だから、彼女は選ぶ。自由の道を。騎士団という一つの団体で下に着くのはまだいいとして、国の人間として配下になるのは御免だ。一体どういった違いがあるのかと聞かれれば自分自身でもよくわからない。恐らく、心象の問題なのだろうと思う。
ともかく、一つの国に止まり続ける事だけは嫌だった。
「それでも、私はリュカ、龍神族のリュカですから。ヴァルキリーのリュカですから。だから……ごめんなさい」
「……そう」
セイナは残念そうな顔をリュカに向けた。
彼女としては、磨けば光る原石のような少女を、ゴツゴツとした岩場ばかりの渓谷に投げ込むのは嫌だったのだ。でも、それでも揺るがないリュカの意思に、セイナは敬意を表すのと同時に、哀れみを感じ取ってくれた。リュカは、ただそれだけでも嬉しかった。
「心配しないでください。連れて行くのはケセラ・セラとロウだけ……分隊の皆は、この国に残していきますから」
「え?」
セイナが、ここで意外そうな顔をした。彼女のそう言った顔を見るのはある意味では貴重なのであろう。彼女は、それが少しだけ楽しかったのか、さらに付け加えるべきことじゃないことまで付け加えた。
「私が、誰かを部下にするのはまだ早いって分かりました。だから、置いていくんです……みんなの命を守るためにも……」
それは、先ほど彼女が話に出した山賊との戦いの戦績にも関連することだ。自分はまだ誰かを守り切れるほどに強くはないし、誰かに指示を与えられるほどに賢くはない。それに、そもそも分隊員は確かに自分の部下ではある物の、大元をただせば騎士団の配下にある人間。ソレを勝手に連れ出すなんてこと、できるわけがない。
「なら、どうして、ケセラ・セラは?」
「……」
そう。他の分隊員は連れて行かないのは分かった。なら、逆にどうしてケセラ・セラだけは連れて行こうというのか。リュカは、満面の笑みを浮かべて言う。

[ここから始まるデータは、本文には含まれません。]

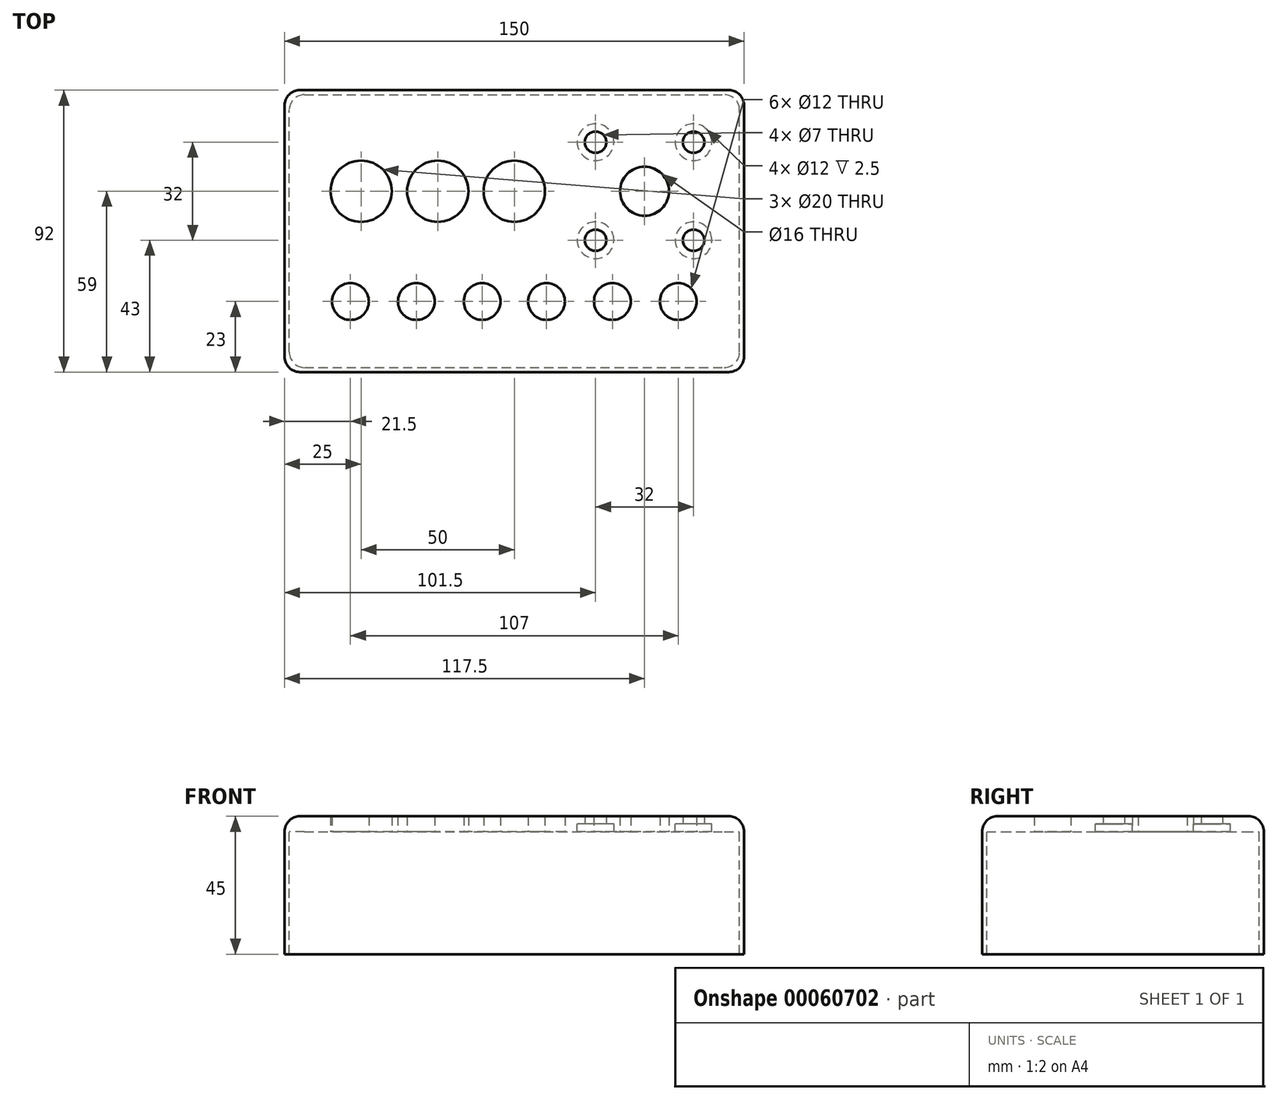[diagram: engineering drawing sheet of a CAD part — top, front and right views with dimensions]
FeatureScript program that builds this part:
annotation { "Feature Type Name" : "Feature", "Feature Type Description" : "" }
export const myFeature = defineFeature(function(context is Context, id is Id, definition is map)
    precondition{}
    {
        {
            var Q0;
            Q0=qCreatedBy(makeId("Top.planeOp"),FACE);
            var sketch = newSketch(context, id + "F0", { "sketchPlane" : qUnion([Q0])});
            skLineSegment(sketch, "E0.bottom", {"start": v(0, 0) * mm, "end": v(150, 0) * mm});
            skLineSegment(sketch, "E0.top", {"start": v(0, 92) * mm, "end": v(150, 92) * mm});
            skLineSegment(sketch, "E0.left", {"start": v(0, 0) * mm, "end": v(0, 92) * mm});
            skLineSegment(sketch, "E0.right", {"start": v(150, 0) * mm, "end": v(150, 92) * mm});
            skCircle(sketch, "E1", {"center": v(25, 59) * mm, "radius": 10 * mm});
            skCircle(sketch, "E2", {"center": v(50, 59) * mm, "radius": 10 * mm});
            skCircle(sketch, "E3", {"center": v(75, 59) * mm, "radius": 10 * mm});
            skCircle(sketch, "E4", {"center": v(21.5, 23) * mm, "radius": 6 * mm});
            skCircle(sketch, "E5", {"center": v(43, 23) * mm, "radius": 6 * mm});
            skCircle(sketch, "E6", {"center": v(64.5, 23) * mm, "radius": 6 * mm});
            skCircle(sketch, "E7", {"center": v(85.5, 23) * mm, "radius": 6 * mm});
            skCircle(sketch, "E8", {"center": v(107, 23) * mm, "radius": 6 * mm});
            skCircle(sketch, "E9", {"center": v(128.5, 23) * mm, "radius": 6 * mm});
            skCircle(sketch, "E10", {"center": v(117.5, 59) * mm, "radius": 8 * mm});
            skCircle(sketch, "E11", {"center": v(101.5, 75) * mm, "radius": 3.5 * mm});
            skCircle(sketch, "E12", {"center": v(133.5, 75) * mm, "radius": 3.5 * mm});
            skCircle(sketch, "E13", {"center": v(133.5, 43) * mm, "radius": 3.5 * mm});
            skCircle(sketch, "E14", {"center": v(101.5, 43) * mm, "radius": 3.5 * mm});
            skSolve(sketch);
        }
        {
            var Q0;
            Q0=makeQuery(id+"F0.imprint","IMPRINT",FACE,{"disambiguationData":[TD([[makeQuery(id+"F0.imprint","IMPRINT",EDGE,{"derivedFrom":sQuery(id+"F0.wireOp",EDGE,"E0.bottom")}),1.0]])]});
            extrude(context, id + "F1", {"entities" : qUnion([Q0]), "depth" : 2.5 * mm});
        }
        {
            var Q0;
            Q0=makeQuery(id+"F0.imprint","IMPRINT",FACE,{"disambiguationData":[TD([[makeQuery(id+"F0.imprint","IMPRINT",EDGE,{"derivedFrom":sQuery(id+"F0.wireOp",EDGE,"E0.bottom")}),1.0]])]});
            var sketch = newSketch(context, id + "F2", { "sketchPlane" : qUnion([Q0])});
            skLineSegment(sketch, "E15.0.0", {"start": v(0, 92) * mm, "end": v(0, 0) * mm});
            skLineSegment(sketch, "E15.0.1", {"start": v(0, 0) * mm, "end": v(150, 0) * mm});
            skLineSegment(sketch, "E15.0.2", {"start": v(150, 0) * mm, "end": v(150, 92) * mm});
            skLineSegment(sketch, "E15.0.3", {"start": v(150, 92) * mm, "end": v(0, 92) * mm});
            skLineSegment(sketch, "E16.top", {"start": v(0, 92) * mm, "end": v(150, 92) * mm});
            skLineSegment(sketch, "E16.left", {"start": v(0, 0) * mm, "end": v(0, 92) * mm});
            skCircle(sketch, "E17", {"center": v(25, 59) * mm, "radius": 10 * mm});
            skCircle(sketch, "E18", {"center": v(50, 59) * mm, "radius": 10 * mm});
            skCircle(sketch, "E19", {"center": v(75, 59) * mm, "radius": 10 * mm});
            skCircle(sketch, "E20", {"center": v(21.5, 23) * mm, "radius": 6 * mm});
            skCircle(sketch, "E21", {"center": v(43, 23) * mm, "radius": 6 * mm});
            skCircle(sketch, "E22", {"center": v(64.5, 23) * mm, "radius": 6 * mm});
            skCircle(sketch, "E23", {"center": v(85.5, 23) * mm, "radius": 6 * mm});
            skCircle(sketch, "E24", {"center": v(107, 23) * mm, "radius": 6 * mm});
            skCircle(sketch, "E25", {"center": v(128.5, 23) * mm, "radius": 6 * mm});
            skCircle(sketch, "E26", {"center": v(117.5, 59) * mm, "radius": 8 * mm});
            skCircle(sketch, "E27", {"center": v(101.5, 75) * mm, "radius": 6 * mm});
            skCircle(sketch, "E28", {"center": v(133.5, 75) * mm, "radius": 6 * mm});
            skCircle(sketch, "E29", {"center": v(133.5, 43) * mm, "radius": 6 * mm});
            skCircle(sketch, "E30", {"center": v(101.5, 43) * mm, "radius": 6 * mm});
            skSolve(sketch);
        }
        {
            var Q0;
            Q0=makeQuery(id+"F2.imprint","IMPRINT",FACE,{"disambiguationData":[TD([[makeQuery(id+"F2.imprint","IMPRINT",EDGE,{"derivedFrom":sQuery(id+"F2.wireOp",EDGE,"E15.0.1")}),1.0]])]});
            extrude(context, id + "F3", {"entities" : qUnion([Q0]), "operationType" : NewBodyOperationType.ADD, "oppositeDirection" : true, "depth" : 2.5 * mm});
        }
        {
            var Q0;
            Q0=makeQuery(id+"F3.opExtrude","CAP_FACE",FACE,{"disambiguationData":[OSD([sQuery(id+"F2.wireOp",EDGE,"E15.0.1"),sQuery(id+"F2.wireOp",EDGE,"E16.top"),sQuery(id+"F2.wireOp",EDGE,"E16.left"),sQuery(id+"F2.wireOp",EDGE,"E15.0.2"),sQuery(id+"F2.wireOp",EDGE,"E17"),sQuery(id+"F2.wireOp",EDGE,"E18"),sQuery(id+"F2.wireOp",EDGE,"E19"),sQuery(id+"F2.wireOp",EDGE,"E20"),sQuery(id+"F2.wireOp",EDGE,"E21"),sQuery(id+"F2.wireOp",EDGE,"E22"),sQuery(id+"F2.wireOp",EDGE,"E23"),sQuery(id+"F2.wireOp",EDGE,"E24"),sQuery(id+"F2.wireOp",EDGE,"E25"),sQuery(id+"F2.wireOp",EDGE,"E26"),sQuery(id+"F2.wireOp",EDGE,"E27"),sQuery(id+"F2.wireOp",EDGE,"E28"),sQuery(id+"F2.wireOp",EDGE,"E29"),sQuery(id+"F2.wireOp",EDGE,"E30")])],"isStart":false});
            var sketch = newSketch(context, id + "F4", { "sketchPlane" : qUnion([Q0])});
            skLineSegment(sketch, "E31.bottom", {"start": v(0, 0) * mm, "end": v(150, 0) * mm});
            skLineSegment(sketch, "E31.top", {"start": v(0, -92) * mm, "end": v(150, -92) * mm});
            skLineSegment(sketch, "E31.left", {"start": v(0, 0) * mm, "end": v(0, -92) * mm});
            skLineSegment(sketch, "E31.right", {"start": v(150, 0) * mm, "end": v(150, -92) * mm});
            skLineSegment(sketch, "E32.bottom", {"start": v(6.5, -1.5) * mm, "end": v(143.5, -1.5) * mm});
            skLineSegment(sketch, "E32.top", {"start": v(6.5, -90.5) * mm, "end": v(143.5, -90.5) * mm});
            skLineSegment(sketch, "E32.left", {"start": v(1.5, -6.5) * mm, "end": v(1.5, -85.5) * mm});
            skLineSegment(sketch, "E32.right", {"start": v(148.5, -6.5) * mm, "end": v(148.5, -85.5) * mm});
            skPoint(sketch, "E33.visualSharp", {"position": v(1.5, -1.5) * mm});
            skArc(sketch, "E33.filletArc", {"start": v(6.5, -1.5) * mm, "mid": v(2.96, -2.96) * mm, "end": v(1.5, -6.5) * mm});
            skPoint(sketch, "E34.visualSharp", {"position": v(148.5, -1.5) * mm});
            skArc(sketch, "E34.filletArc", {"start": v(148.5, -6.5) * mm, "mid": v(147.04, -2.96) * mm, "end": v(143.5, -1.5) * mm});
            skPoint(sketch, "E35.visualSharp", {"position": v(1.5, -90.5) * mm});
            skArc(sketch, "E35.filletArc", {"start": v(1.5, -85.5) * mm, "mid": v(2.96, -89.04) * mm, "end": v(6.5, -90.5) * mm});
            skPoint(sketch, "E36.visualSharp", {"position": v(148.5, -90.5) * mm});
            skArc(sketch, "E36.filletArc", {"start": v(143.5, -90.5) * mm, "mid": v(147.04, -89.04) * mm, "end": v(148.5, -85.5) * mm});
            skSolve(sketch);
        }
        {
            var Q0;
            Q0=makeQuery(id+"F4.imprint","IMPRINT",FACE,{"disambiguationData":[TD([[makeQuery(id+"F4.imprint","IMPRINT",EDGE,{"derivedFrom":sQuery(id+"F4.wireOp",EDGE,"E31.bottom")}),-1.0]])]});
            extrude(context, id + "F5", {"entities" : qUnion([Q0]), "operationType" : NewBodyOperationType.ADD, "depth" : 40 * mm});
        }
        {
            var Q0;
            Q0=makeQuery(id+"F1.opExtrude","CAP_EDGE",EDGE,{"disambiguationData":[OSD([sQuery(id+"F0.wireOp",EDGE,"E0.bottom")])],"isStart":false});
            var Q1;
            Q1=makeQuery(id+"F5.boolean.opBoolean","MERGE",EDGE,{"derivedFrom":[makeQuery(id+"F3.boolean.opBoolean","MERGE",EDGE,{"derivedFrom":[makeQuery(id+"F1.opExtrude","SWEPT_EDGE",EDGE,{"disambiguationData":[OSD([sQuery(id+"F0.wireOp",EDGE,"E0.bottom"),sQuery(id+"F0.wireOp",EDGE,"E0.right")])]}),makeQuery(id+"F3.opExtrude","SWEPT_EDGE",EDGE,{"disambiguationData":[OSD([sQuery(id+"F2.wireOp",EDGE,"E15.0.1"),sQuery(id+"F2.wireOp",EDGE,"E15.0.2")])]})]}),makeQuery(id+"F5.opExtrude","SWEPT_EDGE",EDGE,{"disambiguationData":[OSD([sQuery(id+"F4.wireOp",EDGE,"E31.bottom"),sQuery(id+"F4.wireOp",EDGE,"E31.right")])]})]});
            var Q2;
            Q2=makeQuery(id+"F1.opExtrude","CAP_EDGE",EDGE,{"disambiguationData":[OSD([sQuery(id+"F0.wireOp",EDGE,"E0.right")])],"isStart":false});
            var Q3;
            Q3=makeQuery(id+"F5.boolean.opBoolean","MERGE",EDGE,{"derivedFrom":[makeQuery(id+"F3.boolean.opBoolean","MERGE",EDGE,{"derivedFrom":[makeQuery(id+"F1.opExtrude","SWEPT_EDGE",EDGE,{"disambiguationData":[OSD([sQuery(id+"F0.wireOp",EDGE,"E0.top"),sQuery(id+"F0.wireOp",EDGE,"E0.right")])]}),makeQuery(id+"F3.opExtrude","SWEPT_EDGE",EDGE,{"disambiguationData":[OSD([sQuery(id+"F2.wireOp",EDGE,"E16.top"),sQuery(id+"F2.wireOp",EDGE,"E15.0.2")])]})]}),makeQuery(id+"F5.opExtrude","SWEPT_EDGE",EDGE,{"disambiguationData":[OSD([sQuery(id+"F4.wireOp",EDGE,"E31.top"),sQuery(id+"F4.wireOp",EDGE,"E31.right")])]})]});
            var Q4;
            Q4=makeQuery(id+"F1.opExtrude","CAP_EDGE",EDGE,{"disambiguationData":[OSD([sQuery(id+"F0.wireOp",EDGE,"E0.top")])],"isStart":false});
            var Q5;
            Q5=makeQuery(id+"F1.opExtrude","CAP_EDGE",EDGE,{"disambiguationData":[OSD([sQuery(id+"F0.wireOp",EDGE,"E0.left")])],"isStart":false});
            var Q6;
            Q6=makeQuery(id+"F5.boolean.opBoolean","MERGE",EDGE,{"derivedFrom":[makeQuery(id+"F3.boolean.opBoolean","MERGE",EDGE,{"derivedFrom":[makeQuery(id+"F1.opExtrude","SWEPT_EDGE",EDGE,{"disambiguationData":[OSD([sQuery(id+"F0.wireOp",EDGE,"E0.top"),sQuery(id+"F0.wireOp",EDGE,"E0.left")])]}),makeQuery(id+"F3.opExtrude","SWEPT_EDGE",EDGE,{"disambiguationData":[OSD([sQuery(id+"F2.wireOp",EDGE,"E16.top"),sQuery(id+"F2.wireOp",EDGE,"E16.left")])]})]}),makeQuery(id+"F5.opExtrude","SWEPT_EDGE",EDGE,{"disambiguationData":[OSD([sQuery(id+"F4.wireOp",EDGE,"E31.top"),sQuery(id+"F4.wireOp",EDGE,"E31.left")])]})]});
            var Q7;
            Q7=makeQuery(id+"F5.boolean.opBoolean","MERGE",EDGE,{"derivedFrom":[makeQuery(id+"F3.boolean.opBoolean","MERGE",EDGE,{"derivedFrom":[makeQuery(id+"F1.opExtrude","SWEPT_EDGE",EDGE,{"disambiguationData":[OSD([sQuery(id+"F0.wireOp",EDGE,"E0.bottom"),sQuery(id+"F0.wireOp",EDGE,"E0.left")])]}),makeQuery(id+"F3.opExtrude","SWEPT_EDGE",EDGE,{"disambiguationData":[OSD([sQuery(id+"F2.wireOp",EDGE,"E15.0.1"),sQuery(id+"F2.wireOp",EDGE,"E16.left")])]})]}),makeQuery(id+"F5.opExtrude","SWEPT_EDGE",EDGE,{"disambiguationData":[OSD([sQuery(id+"F4.wireOp",EDGE,"E31.bottom"),sQuery(id+"F4.wireOp",EDGE,"E31.left")])]})]});
            fillet(context, id + "F6", {"entities" : qUnion([Q0, Q1, Q2, Q3, Q4, Q5, Q6, Q7]), "radius" : 5 * mm, "tangentPropagation" : true, "allowEdgeOverflow" : false});
        }
    });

「あの子、このことを話した時に言ってくれたんです。私は、リュカと一緒に死んでも構わないって……だから、連れて行くんです」
それは、山賊との戦いが終わった直後の事。もしも自分が騎士団から出て行くときには一緒についてくるかと聞いた時に、ケセラ・セラは何のためらいもなくそう言ってくれて、リュカはとても嬉しかったそうだ。
けど―――。
「その話、クラクやレラにもしたの?」
「……」
その、曇った表情が答えだった。
言っていない。彼女は、クラクにも、レラにも、タリンにも、サレナにも、ミコにも、そして当然エリスにも。
自分でも、不公平な話だと思っている。でも、言えなかった。だって、そんな地獄への道ずれみたいな話が出来るほど、自分は強くも弱くもなかったから。

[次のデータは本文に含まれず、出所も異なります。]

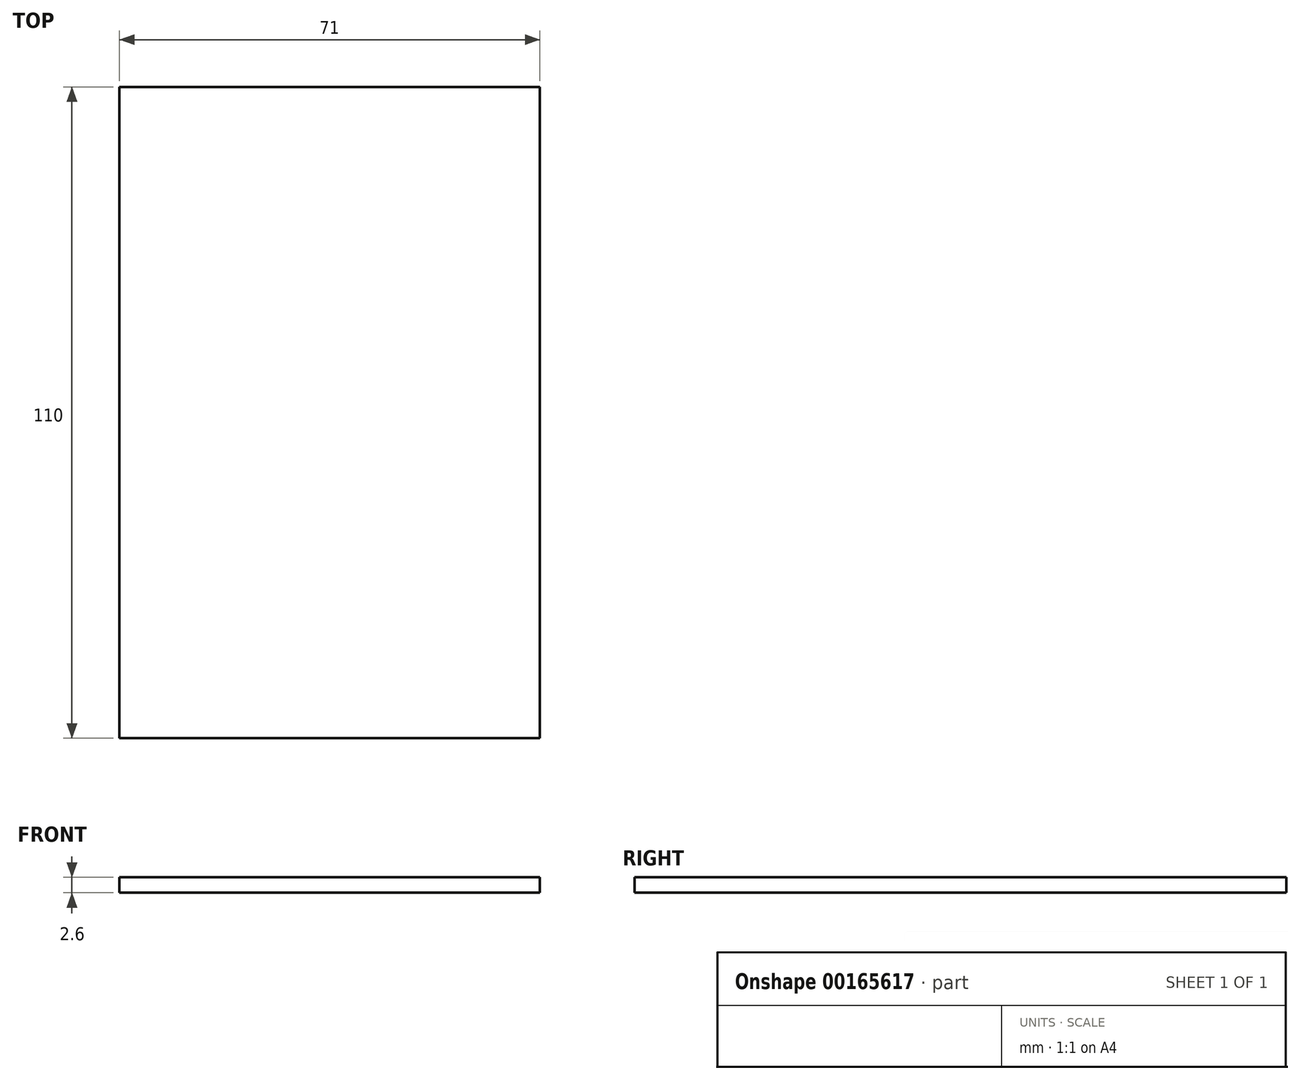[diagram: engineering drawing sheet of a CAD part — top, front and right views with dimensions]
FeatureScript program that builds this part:
annotation { "Feature Type Name" : "Feature", "Feature Type Description" : "" }
export const myFeature = defineFeature(function(context is Context, id is Id, definition is map)
    precondition{}
    {
        {
            var Q0;
            Q0=qCreatedBy(makeId("Top.planeOp"),FACE);
            var sketch = newSketch(context, id + "F0", { "sketchPlane" : qUnion([Q0])});
            skLineSegment(sketch, "E0.bottom", {"start": v(-35.5, 55) * mm, "end": v(35.5, 55) * mm});
            skLineSegment(sketch, "E0.top", {"start": v(-35.5, -55) * mm, "end": v(35.5, -55) * mm});
            skLineSegment(sketch, "E0.left", {"start": v(-35.5, 55) * mm, "end": v(-35.5, -55) * mm});
            skLineSegment(sketch, "E0.right", {"start": v(35.5, 55) * mm, "end": v(35.5, -55) * mm});
            skPoint(sketch, "E0.middle", {"position": v(0, 0) * mm});
            skSolve(sketch);
        }
        {
            var Q0;
            Q0=makeQuery(id+"F0.imprint","IMPRINT",FACE,{"disambiguationData":[TD([[makeQuery(id+"F0.imprint","IMPRINT",EDGE,{"derivedFrom":sQuery(id+"F0.wireOp",EDGE,"E0.bottom")}),-1.0]])]});
            extrude(context, id + "F1", {"entities" : qUnion([Q0]), "depth" : 2.6 * mm});
        }
    });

もしかしたら、怖かったのかもしれない。もう、これ以上仲間を持つという事が、これ以上、仲間が傷ついていくという事が、そして、前世の親友たち以上の間柄になっていくという事が、怖かったのかもしれない。
「貴方、長生きできないわよ」
「承知のうえです……団長」
こうして、険悪な雰囲気のまま二人は別れ、自室へと戻っていった。真実の言葉一つをその場に置き去りにして。
いつしか、城は夕闇に包まれていた。
だが、その中で暗躍するいくつかの影に気が付ける者は少なかった。